Collect every line of the records below that contains the string "centre", copying each line in full. The match is case-sensitive.

'''

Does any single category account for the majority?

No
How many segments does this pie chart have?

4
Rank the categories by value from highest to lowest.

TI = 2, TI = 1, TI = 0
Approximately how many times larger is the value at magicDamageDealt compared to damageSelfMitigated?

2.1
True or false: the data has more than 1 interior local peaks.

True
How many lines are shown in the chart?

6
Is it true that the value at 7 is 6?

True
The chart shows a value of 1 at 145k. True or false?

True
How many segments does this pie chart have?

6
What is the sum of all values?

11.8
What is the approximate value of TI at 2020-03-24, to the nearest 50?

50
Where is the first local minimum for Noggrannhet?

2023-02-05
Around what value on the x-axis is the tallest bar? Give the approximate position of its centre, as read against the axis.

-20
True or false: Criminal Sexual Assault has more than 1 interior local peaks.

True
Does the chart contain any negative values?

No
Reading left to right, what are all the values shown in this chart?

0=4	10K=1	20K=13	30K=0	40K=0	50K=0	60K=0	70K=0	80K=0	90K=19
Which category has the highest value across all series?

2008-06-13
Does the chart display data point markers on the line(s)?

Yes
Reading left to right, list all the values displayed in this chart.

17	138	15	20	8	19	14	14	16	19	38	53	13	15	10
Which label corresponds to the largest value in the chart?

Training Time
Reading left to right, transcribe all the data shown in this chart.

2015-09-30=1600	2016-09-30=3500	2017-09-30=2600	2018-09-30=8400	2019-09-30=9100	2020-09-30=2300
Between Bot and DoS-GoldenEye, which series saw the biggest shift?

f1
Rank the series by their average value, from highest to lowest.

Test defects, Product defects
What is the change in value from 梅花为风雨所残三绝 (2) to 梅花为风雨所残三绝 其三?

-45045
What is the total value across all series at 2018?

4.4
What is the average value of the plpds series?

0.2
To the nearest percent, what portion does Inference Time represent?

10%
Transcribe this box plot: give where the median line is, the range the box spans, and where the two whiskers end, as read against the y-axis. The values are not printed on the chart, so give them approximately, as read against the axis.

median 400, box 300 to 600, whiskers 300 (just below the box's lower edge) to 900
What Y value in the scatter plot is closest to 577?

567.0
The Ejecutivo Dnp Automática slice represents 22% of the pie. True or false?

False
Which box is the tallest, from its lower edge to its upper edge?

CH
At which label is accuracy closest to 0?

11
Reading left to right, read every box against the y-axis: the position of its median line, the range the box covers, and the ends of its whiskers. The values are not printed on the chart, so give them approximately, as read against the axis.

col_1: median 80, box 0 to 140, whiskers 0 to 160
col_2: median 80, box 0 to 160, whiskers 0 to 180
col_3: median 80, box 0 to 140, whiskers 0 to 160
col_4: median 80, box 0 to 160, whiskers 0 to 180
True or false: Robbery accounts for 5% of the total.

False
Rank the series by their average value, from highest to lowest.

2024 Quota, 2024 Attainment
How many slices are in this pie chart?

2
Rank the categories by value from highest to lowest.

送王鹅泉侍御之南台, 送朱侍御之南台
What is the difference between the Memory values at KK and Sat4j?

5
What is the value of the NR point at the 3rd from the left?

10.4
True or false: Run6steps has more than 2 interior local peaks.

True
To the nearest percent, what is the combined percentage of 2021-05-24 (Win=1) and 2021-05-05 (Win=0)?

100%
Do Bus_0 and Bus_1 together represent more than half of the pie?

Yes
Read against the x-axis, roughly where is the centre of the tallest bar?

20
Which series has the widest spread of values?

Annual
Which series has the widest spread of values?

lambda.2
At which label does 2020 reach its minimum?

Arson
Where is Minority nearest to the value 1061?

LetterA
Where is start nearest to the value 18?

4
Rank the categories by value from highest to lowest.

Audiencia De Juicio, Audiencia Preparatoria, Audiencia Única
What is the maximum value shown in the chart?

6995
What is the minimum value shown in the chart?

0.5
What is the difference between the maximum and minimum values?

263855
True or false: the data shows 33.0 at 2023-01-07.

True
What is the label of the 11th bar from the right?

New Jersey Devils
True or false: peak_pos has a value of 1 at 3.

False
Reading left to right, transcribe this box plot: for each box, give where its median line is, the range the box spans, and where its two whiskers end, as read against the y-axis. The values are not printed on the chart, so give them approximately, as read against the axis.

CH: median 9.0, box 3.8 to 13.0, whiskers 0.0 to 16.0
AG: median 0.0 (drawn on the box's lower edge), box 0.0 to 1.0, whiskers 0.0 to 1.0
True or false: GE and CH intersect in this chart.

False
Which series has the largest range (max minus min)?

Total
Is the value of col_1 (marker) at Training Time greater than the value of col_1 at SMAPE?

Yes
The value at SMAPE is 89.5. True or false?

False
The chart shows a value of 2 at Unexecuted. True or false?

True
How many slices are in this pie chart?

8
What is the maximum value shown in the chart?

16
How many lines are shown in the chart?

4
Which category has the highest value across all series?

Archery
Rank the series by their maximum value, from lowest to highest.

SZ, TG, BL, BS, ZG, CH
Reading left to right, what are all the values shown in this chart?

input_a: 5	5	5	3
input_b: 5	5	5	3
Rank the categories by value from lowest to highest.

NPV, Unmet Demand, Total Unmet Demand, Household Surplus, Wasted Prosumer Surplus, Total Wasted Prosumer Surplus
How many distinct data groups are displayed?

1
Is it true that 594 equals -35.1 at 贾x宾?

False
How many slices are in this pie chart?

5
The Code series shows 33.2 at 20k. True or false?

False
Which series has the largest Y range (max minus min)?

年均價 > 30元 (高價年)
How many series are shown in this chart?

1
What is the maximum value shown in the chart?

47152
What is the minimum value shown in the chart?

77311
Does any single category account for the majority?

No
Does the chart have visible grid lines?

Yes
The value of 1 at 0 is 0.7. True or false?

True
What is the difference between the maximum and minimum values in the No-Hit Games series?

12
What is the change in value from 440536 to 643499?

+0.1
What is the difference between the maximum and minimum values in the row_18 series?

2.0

'''

* _Solution for this task_
Around what value on the x-axis is the tallest bar? Give the approximate position of its centre, as read against the axis.
Read against the x-axis, roughly where is the centre of the tallest bar?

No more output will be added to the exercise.